Como disse Feynman, em 1960, "há muito espaço lá embaixo", ou seja, ao menos em teoria, seria possível construir equipamentos com centésimos da espessura de um fio de cabelo.
Na década de 80, Kim Eric Drexler, engenheiro do MIT (Instituto de Tecnologia de Massachusetts), foi um dos responsáveis por levar essa idéia adiante.
Ele imaginava aplicações ainda distantes do alcance da ciência, como a produção de nanorrobôs automontáveis, capazes de exercer funções impossíveis para o ser humano.

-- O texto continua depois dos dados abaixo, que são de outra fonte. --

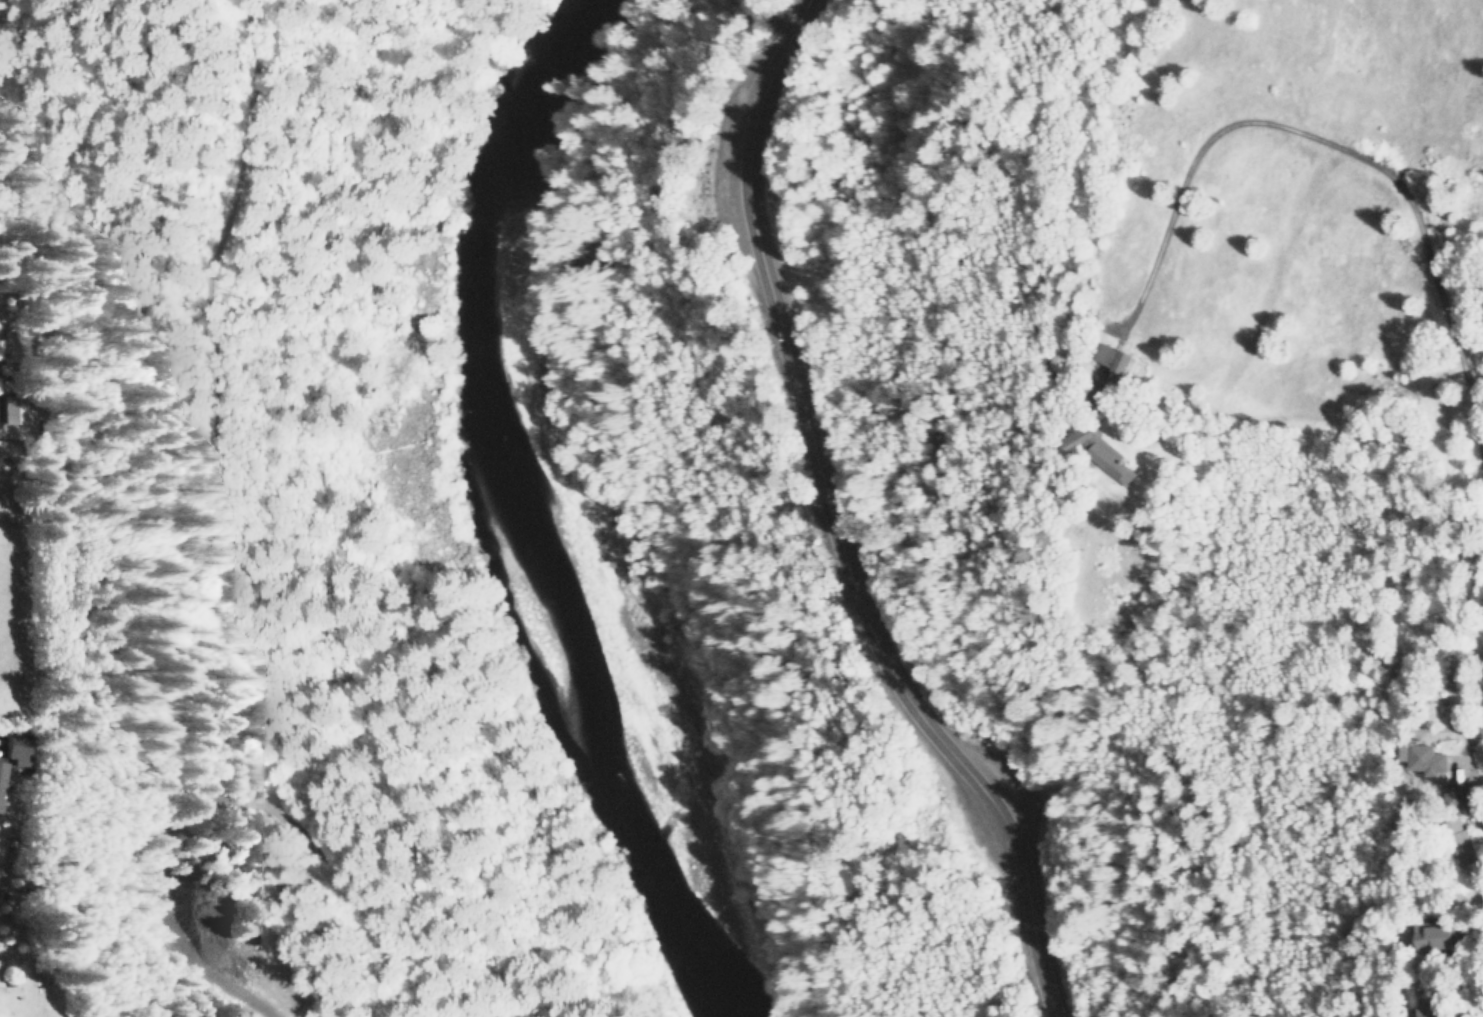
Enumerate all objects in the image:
building: (0, 348)
building: (1111, 358)
building: (17, 410)
building: (8, 448)
building: (1097, 452)
road: (260, 503)
road: (835, 523)
river: (531, 530)
building: (18, 748)
building: (1423, 758)
building: (2, 775)
building: (1431, 936)
road: (249, 996)
building: (1429, 1013)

"Fizemos uma descoberta fundamental que prova a viabilidade de um motor molecular", continua Feringa. Entre as pesquisas recentes, a que mais chamou a atenção foi realizada por Ross Kelly e colaboradores, da Boston College, nos EUA.
A equipe desenvolveu uma catraca molecular que, ao receber um composto, possibilita o movimento para apenas uma direção, como um rotor ou uma engrenagem (veja quadro ao lado).
"Uma série de mecanismos moleculares havia sido sintetizada, mas uma molécula capaz de produzir rotação unidirecional ainda não havia sido divulgada", escreveram os pesquisadores, na edição de 9 de setembro da revista britânica "Nature".
A criação do "quase-motor" não tem utilidade somente para a miniaturização de mecanismos. A molécula criada pode ajudar a entender como a energia química, na natureza, pode ser convertida em movimento controlado.
Esse estudo pode ajudar cientistas, por exemplo, a compreender os motores moleculares que fazem com que seres unicelulares, como bactérias, possam se locomover.

Sistemas diferentes
Outro estudo sobre motores moleculares, conduzido por Feringa e, entre outros, Nagatoshi Koumura, da Universidade Tohoku, no Japão, foi publicado na mesma edição da "Nature".
O processo de movimentação é outro. O motor, também unidirecional, entra em rotação quando um raio de luz ultravioleta ou uma mudança da temperatura do sistema faz com que átomos de carbono mudem sua disposição dentro da molécula.
Cada processo de "troca" de posição entre átomos provoca a rotação do composto em 180, ou metade de uma volta completa.
A terceira pesquisa foi publicada na edição deste mês da revista "Nanotechnology". Carlo Montemagno e George Bachand, da Universidade Cornell, nos EUA, construíram um motor ao unir uma molécula produzida em laboratório a outra "natural", sintetizada pela bactéria E. coli.
No motor, a molécula produzida pela bactéria, chamada ATP, foi acoplada a um rotor sintetizado em laboratório. O ATP forneceu energia para que o pequeno rotor funcionasse.